There’s a lot of unsubstantiated hyperbole there BB.
I suppose it all adds to the legend of a man who has made reforms against vested interests all his life.
lizzie @ #408 Tuesday, April 21st, 2020 – 7:02 pm
Lizzie,
My Mum’s in an Aged Care home in Sydney. We haven’t been able to visit her for weeks, and I have to say I support the facility 100% in this. Their response has been amazing. They keep us updated with photos and videos a couple of times a day, and they facilitate WhatsApp video chats with the residents.

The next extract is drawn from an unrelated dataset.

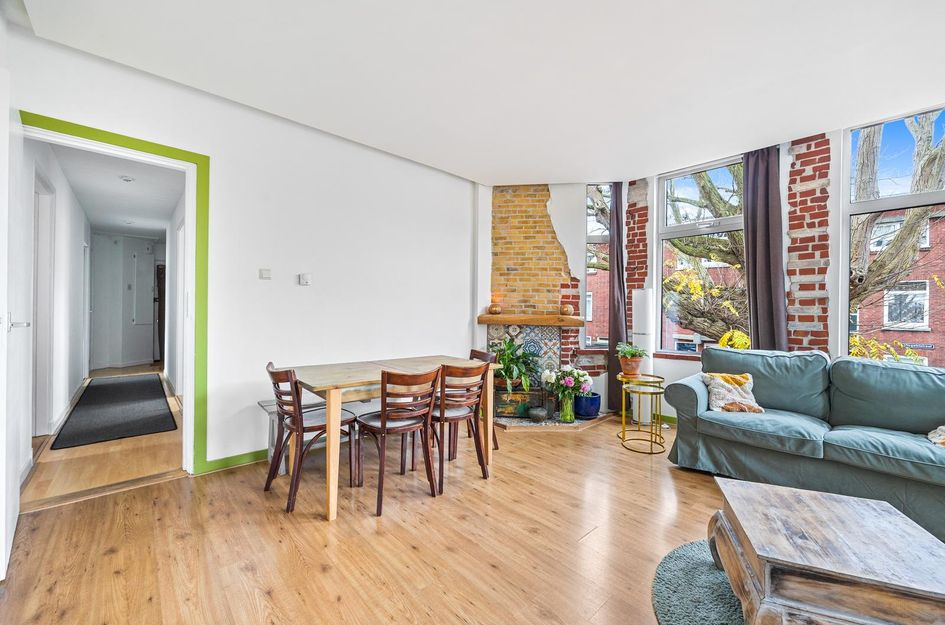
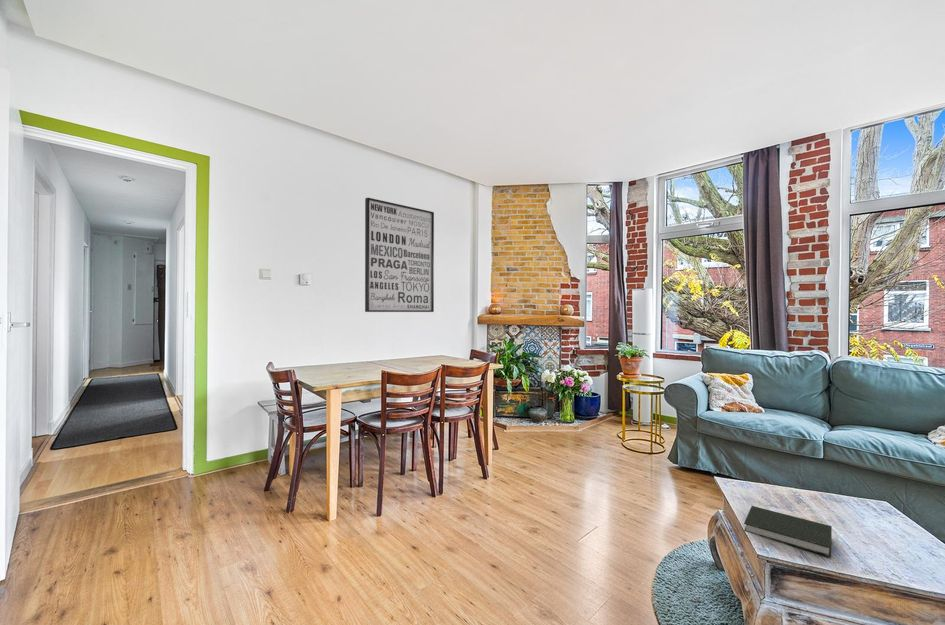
+ book [743,505,833,558]
+ wall art [364,197,435,313]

The efforts of all the staff to keep the old dears safe has been magnificent. And they’ve had to deal with the delicate situation of angry family members who haven’t all co-operated with the restrictions.
The email we received from the head of admin at the home this afternoon was dripping with contempt and rage for Morrison’s comments today. Must be so deflating for them to be doing so much to help and now being portrayed as the bad guys.
Boris has dome splainin’ to do.
The Mafia calls for an inquiry into the Triads and the Yakuza?